(Data extracts begins)

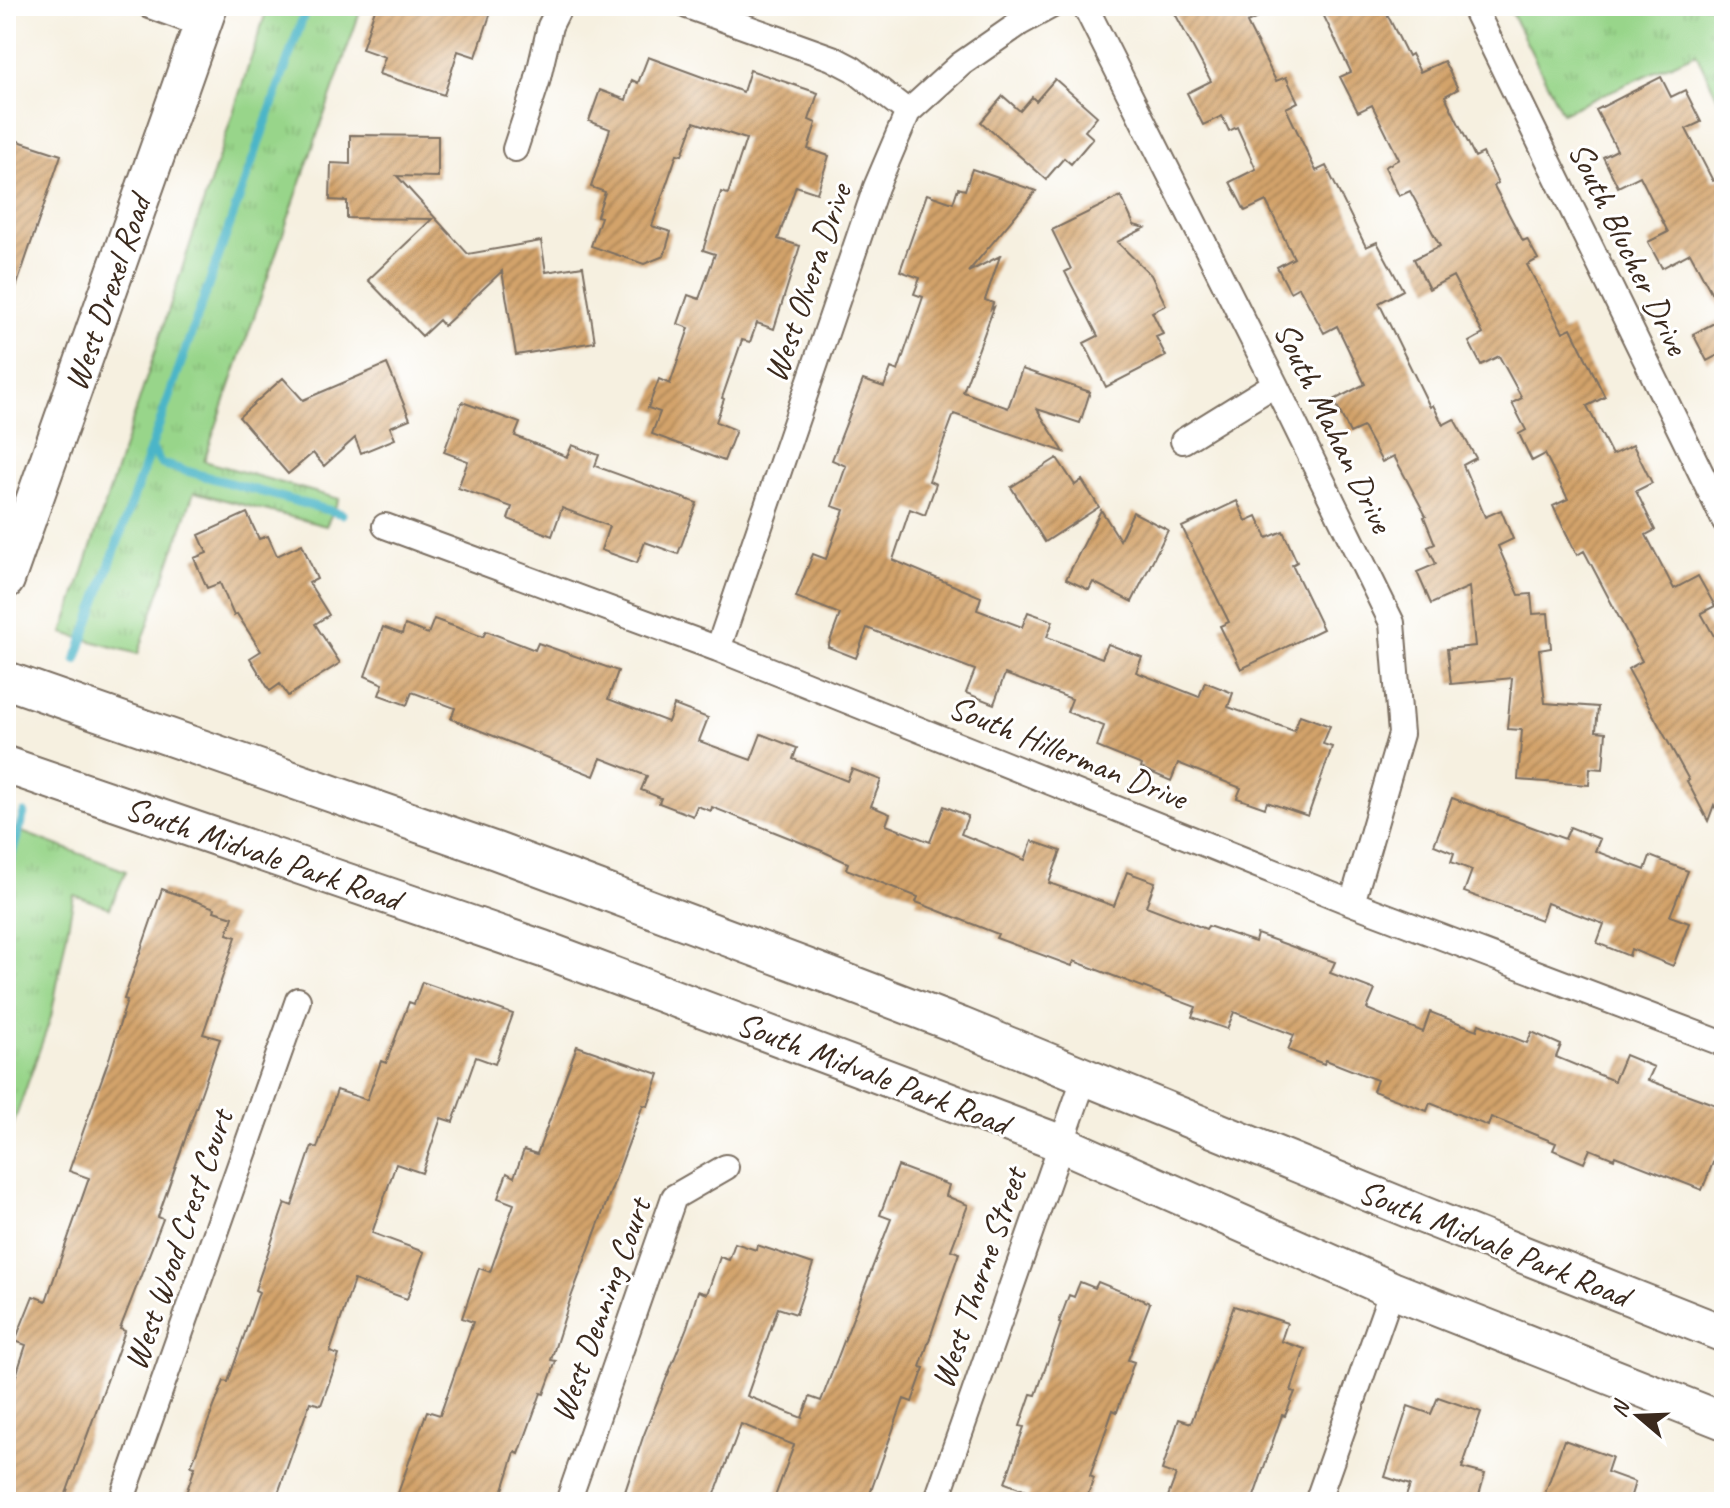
<svg xmlns="http://www.w3.org/2000/svg" width="1730" height="1508" font-family="Caveat,sans-serif">
<defs>
<pattern id="grass-tufts" width="24" height="20" patternUnits="userSpaceOnUse" patternTransform="scale(2)"><rect width="24" height="20" fill="#98d58a"/><path d="M3 7l-1-3M5 7V3M7 7l1-3M15 17l-1-3M17 17v-4M19 17l1-3" fill="none" stroke="#84b777"/></pattern>
<pattern id="building-hatch" width="6" height="6" patternUnits="userSpaceOnUse" patternTransform="scale(2)"><rect width="6" height="6" fill="#d3a36b"/><path d="M-1 1l2-2M0 6l6-6M5 7l2-2" fill="none" stroke="#ac8557"/></pattern>
</defs>
<rect width="100%" height="100%" fill="#fff"/>
<filter id="ink" filterUnits="userSpaceOnUse"><feTurbulence type="fractalNoise" baseFrequency=".0125" numOctaves="2"/><feDisplacementMap in="SourceGraphic" scale="16" xChannelSelector="R" yChannelSelector="G"/><feConvolveMatrix kernelMatrix="1 2 1 2 8 2 1 2 1" color-interpolation-filters="sRGB"/></filter>
<filter id="wash" filterUnits="userSpaceOnUse"><feTurbulence type="fractalNoise" baseFrequency=".006" numOctaves="4" result="noise"/><feDisplacementMap in="SourceGraphic" scale="32" xChannelSelector="R" yChannelSelector="G"/><feGaussianBlur stdDeviation="1.8" result="paint"/><feColorMatrix in="noise" values="0 0 0 0 0 0 0 0 0 0 0 0 0 0 0 0 0 1.4 0 .05"/><feComposite in="paint" operator="in"/></filter>
<g filter="url(#wash)">
<rect width="100%" height="100%" fill="#f6f0e0"/>
<path fill="url(#grass-tufts)" stroke="#6a8054" stroke-width="2" d="M 268,6 L 362,6 L 204,461 L 339,499 L 326,526 L 194,492 L 138,654 L 63,633 Z
M 1508,6 L 1724,6 L 1724,111 L 1696,53 L 1562,113 Z
M 6,826 L 126,871 L 110,908 L 74,895 L 51,1017 L 6,1145 Z"/>
<g fill="none" stroke-linecap="round" stroke-linejoin="round">
<path stroke="#4bb5c8" stroke-width="9" d="M 152,449 L 161,464 L 342,514
M 76,660 L 307,6
M 6,874 L 24,813"/>
</g>
<g id="blocks">
<path fill="url(#building-hatch)" d="M 376,6 L 471,6 L 491,12 L 476,57 L 458,51 L 444,95 L 379,74 L 385,57 L 362,49 Z
M 1171,6 L 1281,6 L 1247,23 L 1276,81 L 1286,77 L 1298,102 L 1286,108 L 1316,171 L 1326,166 L 1366,247 L 1377,242 L 1403,290 L 1379,303 L 1430,407 L 1433,405 L 1443,425 L 1454,419 L 1476,458 L 1463,465 L 1485,517 L 1501,510 L 1513,539 L 1498,546 L 1519,595 L 1531,594 L 1533,614 L 1548,613 L 1551,648 L 1539,650 L 1545,703 L 1598,707 L 1596,731 L 1606,732 L 1603,769 L 1590,768 L 1589,785 L 1518,780 L 1522,730 L 1507,729 L 1512,678 L 1451,684 L 1447,649 L 1475,646 L 1469,587 L 1431,604 L 1417,572 L 1436,564 L 1428,547 L 1435,544 L 1424,517 L 1426,516 L 1394,456 L 1382,462 L 1363,427 L 1350,433 L 1334,400 L 1365,384 L 1337,326 L 1324,333 L 1299,287 L 1290,292 L 1277,267 L 1294,258 L 1266,201 L 1245,211 L 1230,182 L 1256,169 L 1237,127 L 1229,131 L 1222,116 L 1203,125 L 1187,93 L 1211,81 Z
M 1319,6 L 1383,6 L 1408,56 L 1411,54 L 1420,72 L 1444,61 L 1458,89 L 1445,96 L 1475,157 L 1483,153 L 1498,183 L 1494,186 L 1523,241 L 1527,239 L 1538,259 L 1527,265 L 1563,332 L 1571,328 L 1605,397 L 1587,406 L 1612,455 L 1633,445 L 1652,483 L 1636,491 L 1655,530 L 1646,535 L 1674,589 L 1698,576 L 1715,606 L 1701,613 L 1724,654 L 1724,824 L 1714,805 L 1708,821 L 1687,781 L 1689,780 L 1628,669 L 1642,661 L 1584,551 L 1577,555 L 1553,506 L 1568,499 L 1545,454 L 1532,461 L 1519,434 L 1526,430 L 1512,403 L 1522,398 L 1499,356 L 1481,365 L 1469,342 L 1483,334 L 1453,276 L 1429,289 L 1414,259 L 1440,246 L 1410,191 L 1399,196 L 1385,167 L 1399,159 L 1372,105 L 1358,112 L 1340,77 L 1351,72 Z
M 648,57 L 743,92 L 750,70 L 818,93 L 809,120 L 816,123 L 808,149 L 829,156 L 817,193 L 796,186 L 778,239 L 800,246 L 774,329 L 757,323 L 750,342 L 742,340 L 722,398 L 724,399 L 716,422 L 736,430 L 724,461 L 652,434 L 660,412 L 648,408 L 659,379 L 670,384 L 689,328 L 678,324 L 688,295 L 699,299 L 715,254 L 703,250 L 707,237 L 721,192 L 728,194 L 746,139 L 694,122 L 682,155 L 677,154 L 652,226 L 671,232 L 664,256 L 644,264 L 591,246 L 601,217 L 597,216 L 605,192 L 591,187 L 610,129 L 589,121 L 600,90 L 626,100 L 632,80 L 638,83 Z
M 1661,77 L 1671,97 L 1685,90 L 1701,122 L 1686,129 L 1713,181 L 1724,176 L 1724,316 L 1690,253 L 1662,268 L 1648,242 L 1668,232 L 1640,176 L 1618,187 L 1603,157 L 1617,150 L 1596,110 Z
M 1055,79 L 1097,116 L 1085,131 L 1093,138 L 1071,164 L 1064,158 L 1046,179 L 981,122 L 1003,96 L 1020,111 L 1032,97 L 1036,101 Z
M 350,135 L 438,136 L 438,177 L 397,176 L 468,254 L 541,241 L 546,272 L 583,266 L 595,342 L 516,355 L 502,271 L 444,326 L 439,320 L 422,336 L 368,280 L 432,219 L 347,218 L 347,201 L 330,200 L 331,163 L 350,164 Z
M 12,139 L 61,155 L 10,305 L 6,304 L 6,158 Z
M 972,169 L 1036,191 L 968,272 L 1000,256 L 985,300 L 993,303 L 991,309 L 994,307 L 963,392 L 1008,408 L 1022,369 L 1090,392 L 1080,423 L 1037,409 L 1064,452 L 954,414 L 929,481 L 936,484 L 925,515 L 910,509 L 893,560 L 981,597 L 977,610 L 1022,627 L 1028,612 L 1053,621 L 1047,637 L 1102,658 L 1108,644 L 1142,657 L 1136,672 L 1199,697 L 1205,682 L 1233,693 L 1228,707 L 1294,731 L 1300,715 L 1330,726 L 1323,744 L 1332,747 L 1308,816 L 1267,802 L 1265,808 L 1237,798 L 1241,788 L 1178,763 L 1171,781 L 1141,768 L 1142,765 L 1097,747 L 1104,726 L 1067,712 L 1072,699 L 1005,674 L 994,704 L 966,693 L 975,670 L 867,628 L 856,658 L 828,647 L 840,614 L 796,597 L 813,554 L 826,559 L 844,510 L 832,506 L 846,466 L 832,460 L 863,380 L 884,387 L 891,368 L 898,371 L 923,297 L 914,294 L 920,278 L 900,271 L 927,194 L 953,203 L 958,188 L 965,190 Z
M 1121,196 L 1134,225 L 1145,228 L 1117,242 L 1151,275 L 1166,305 L 1152,312 L 1163,334 L 1156,337 L 1166,356 L 1106,387 L 1084,343 L 1098,336 L 1065,272 L 1071,269 L 1052,230 Z
M 1724,318 L 1724,352 L 1707,361 L 1693,334 Z
M 387,364 L 410,419 L 390,427 L 395,439 L 361,453 L 355,438 L 324,466 L 313,453 L 288,474 L 239,417 L 283,378 L 303,400 Z
M 462,402 L 520,423 L 515,436 L 567,457 L 572,445 L 599,455 L 595,466 L 697,503 L 678,554 L 645,542 L 637,563 L 601,550 L 609,526 L 562,508 L 552,536 L 508,519 L 512,507 L 458,488 L 468,461 L 444,452 Z
M 1057,458 L 1075,485 L 1082,480 L 1099,507 L 1045,542 L 1011,487 Z
M 1237,501 L 1246,521 L 1257,516 L 1267,538 L 1283,531 L 1297,562 L 1292,565 L 1323,629 L 1241,669 L 1220,626 L 1229,622 L 1182,527 Z
M 1101,510 L 1120,540 L 1133,512 L 1168,530 L 1132,602 L 1093,582 L 1089,590 L 1066,579 Z
M 247,513 L 259,539 L 268,536 L 277,556 L 302,544 L 317,579 L 309,583 L 329,615 L 315,624 L 340,663 L 288,696 L 280,684 L 270,691 L 250,658 L 261,651 L 237,614 L 234,616 L 220,583 L 207,588 L 194,558 L 207,553 L 199,535 Z
M 434,619 L 483,637 L 486,631 L 535,650 L 538,643 L 618,671 L 608,699 L 668,722 L 674,705 L 708,718 L 699,741 L 751,760 L 761,734 L 797,748 L 793,759 L 847,781 L 852,769 L 881,780 L 871,806 L 890,814 L 886,825 L 930,842 L 944,806 L 968,816 L 961,834 L 1025,860 L 1032,841 L 1061,851 L 1049,883 L 1114,906 L 1127,872 L 1155,882 L 1146,906 L 1206,929 L 1208,926 L 1255,942 L 1257,934 L 1335,962 L 1330,973 L 1375,990 L 1367,1009 L 1423,1032 L 1430,1012 L 1477,1030 L 1479,1024 L 1527,1043 L 1532,1032 L 1561,1045 L 1556,1057 L 1614,1081 L 1625,1055 L 1654,1067 L 1648,1080 L 1724,1108 L 1724,1135 L 1702,1190 L 1615,1156 L 1614,1159 L 1590,1149 L 1584,1163 L 1553,1150 L 1556,1143 L 1491,1117 L 1488,1126 L 1430,1103 L 1427,1111 L 1373,1091 L 1377,1080 L 1326,1060 L 1324,1064 L 1288,1050 L 1294,1035 L 1234,1012 L 1227,1029 L 1192,1017 L 1196,1007 L 1074,961 L 1072,966 L 996,938 L 998,934 L 916,902 L 918,897 L 846,869 L 848,863 L 820,850 L 712,807 L 711,811 L 697,806 L 693,816 L 659,803 L 661,798 L 641,790 L 647,776 L 601,758 L 594,776 L 451,719 L 455,708 L 412,692 L 407,705 L 379,695 L 383,684 L 365,676 L 383,627 L 402,634 L 405,625 L 428,634 Z
M 1452,798 L 1565,839 L 1570,827 L 1600,839 L 1595,851 L 1645,870 L 1650,856 L 1688,871 L 1670,916 L 1689,923 L 1673,966 L 1631,949 L 1629,956 L 1597,943 L 1604,924 L 1547,903 L 1541,920 L 1464,892 L 1472,870 L 1451,862 L 1454,853 L 1434,845 Z
M 162,889 L 215,908 L 214,911 L 233,917 L 227,934 L 236,937 L 203,1034 L 220,1039 L 158,1217 L 163,1219 L 120,1329 L 125,1331 L 63,1502 L 6,1502 L 6,1406 L 26,1345 L 15,1341 L 33,1296 L 46,1301 L 89,1178 L 69,1171 L 110,1056 L 127,1000 L 124,999 Z
M 422,982 L 513,1014 L 495,1064 L 476,1057 L 453,1122 L 441,1118 L 422,1173 L 396,1164 L 372,1233 L 424,1252 L 407,1299 L 354,1280 L 330,1352 L 339,1355 L 321,1405 L 310,1402 L 275,1502 L 183,1502 L 195,1467 L 191,1466 L 224,1381 L 228,1382 L 259,1292 L 255,1290 L 285,1203 L 292,1206 L 312,1146 L 317,1148 L 337,1090 L 367,1100 L 381,1061 L 386,1063 L 409,1002 L 414,1004 Z
M 577,1046 L 659,1074 L 648,1106 L 643,1105 L 570,1300 L 551,1360 L 556,1361 L 544,1394 L 541,1393 L 519,1454 L 515,1452 L 499,1502 L 416,1502 L 397,1496 L 427,1411 L 440,1415 L 473,1322 L 462,1318 L 479,1268 L 490,1272 L 514,1204 L 498,1198 L 507,1173 L 514,1177 L 524,1150 L 537,1154 Z
M 898,1166 L 949,1185 L 946,1196 L 968,1205 L 951,1250 L 959,1253 L 920,1367 L 924,1368 L 912,1402 L 904,1399 L 867,1502 L 773,1502 L 794,1445 L 741,1424 L 712,1502 L 644,1502 L 624,1495 L 643,1437 L 687,1327 L 698,1291 L 707,1294 L 720,1257 L 729,1260 L 735,1243 L 756,1250 L 757,1245 L 813,1264 L 796,1314 L 778,1308 L 747,1396 L 802,1418 L 810,1397 L 821,1401 L 891,1219 L 880,1215 Z
M 1080,1282 L 1095,1288 L 1098,1282 L 1150,1303 L 1128,1360 L 1134,1362 L 1117,1412 L 1113,1410 L 1090,1476 L 1094,1478 L 1085,1502 L 1027,1502 L 1030,1492 L 1005,1483 L 1024,1427 L 1020,1426 L 1031,1394 L 1036,1395 L 1061,1323 L 1059,1322 L 1069,1295 L 1074,1297 Z
M 1234,1306 L 1287,1323 L 1281,1341 L 1305,1349 L 1291,1391 L 1295,1392 L 1285,1416 L 1282,1415 L 1252,1502 L 1166,1502 L 1176,1475 L 1162,1470 L 1179,1419 L 1191,1423 Z
M 1438,1397 L 1481,1412 L 1462,1468 L 1485,1474 L 1477,1502 L 1404,1502 L 1410,1485 L 1385,1477 L 1408,1406 L 1431,1414 Z
M 1564,1440 L 1612,1457 L 1607,1472 L 1635,1482 L 1629,1502 L 1542,1502 Z"/>
</g>
</g>
<g filter="url(#ink)">
<use href="#blocks" fill-opacity="0" stroke="#7c6f62" stroke-width="2"/>
<g fill="none" stroke-linecap="round" stroke-linejoin="round">
<defs>
<path id="street" d="M 150,6 L 202,25
M 687,6 L 832,58 L 853,69 L 908,112
M 1085,6 L 1275,384 L 1392,623 L 1401,734 L 1352,903
M 1473,6 L 1724,520
M 515,149 L 537,82 L 550,26 L 560,6
M 1183,441 L 1275,384
M 385,526 L 718,649 L 1352,903 L 1724,1044
M 718,649 L 876,187 L 908,112 L 961,64 L 1020,23 L 1051,6
M 121,1502 L 298,1000
M 568,1502 L 674,1197 L 726,1167
M 936,1502 L 1085,1076
M 1317,1502 L 1392,1290"/>
<path id="secondary" d="M 6,580 L 209,6
M 6,680 L 496,851 L 820,972 L 961,1026 L 1423,1215 L 1724,1334
M 6,765 L 543,949 L 1060,1143 L 1392,1290 L 1724,1421"/>
</defs>
<use href="#street" stroke="#7c6f62" stroke-width="28"/>
<use href="#secondary" stroke="#7c6f62" stroke-width="40"/>
<use href="#street" stroke="#fff" stroke-width="24"/>
<use href="#secondary" stroke="#fff" stroke-width="36"/>
</g>
</g>
<g text-anchor="middle" dominant-baseline="central" stroke-width="6" stroke-linejoin="round" paint-order="stroke">
<g font-size="34" fill="#3b2a1e" stroke="#fff">
<text transform="translate(1629 248) rotate(64)">South Blucher Drive</text>
<text transform="translate(807 283) rotate(-71)">West Olvera Drive</text>
<text transform="translate(107 293) rotate(-71)">West Drexel Road</text>
<text transform="translate(1334 427) rotate(64)">South Mahan Drive</text>
<text transform="translate(1068 752) rotate(22)">South Hillerman Drive</text>
<text transform="translate(263 853) rotate(19)">South Midvale Park Road</text>
<text transform="translate(873 1073) rotate(21)">South Midvale Park Road</text>
<text transform="translate(178 1240) rotate(-71)">West Wood Crest Court</text>
<text transform="translate(1494 1243) rotate(22)">South Midvale Park Road</text>
<text transform="translate(978 1278) rotate(-71)">West Thorne Street</text>
<text transform="translate(600 1310) rotate(-70)">West Denning Court</text>
</g>
</g>
<rect width="1730" height="1508" fill="none" stroke="#fff" stroke-width="32"/>
<g transform="translate(1638 1416) rotate(289)" stroke="#ffffff" stroke-width="6" paint-order="stroke">
<path d="M0-6L14 30L0 20L-14 30Z" fill="#3b2a1e"/>
<text y="-12" font-size="22" font-weight="bold" text-anchor="middle" fill="#3b2a1e">N</text>
</g>
</svg>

(Data extracts ends)

- _Activity_: Each line above that has the word "tufts" must be copied.

- _Answer section_:
<pattern id="grass-tufts" width="24" height="20" patternUnits="userSpaceOnUse" patternTransform="scale(2)"><rect width="24" height="20" fill="#98d58a"/><path d="M3 7l-1-3M5 7V3M7 7l1-3M15 17l-1-3M17 17v-4M19 17l1-3" fill="none" stroke="#84b777"/></pattern>
<path fill="url(#grass-tufts)" stroke="#6a8054" stroke-width="2" d="M 268,6 L 362,6 L 204,461 L 339,499 L 326,526 L 194,492 L 138,654 L 63,633 Z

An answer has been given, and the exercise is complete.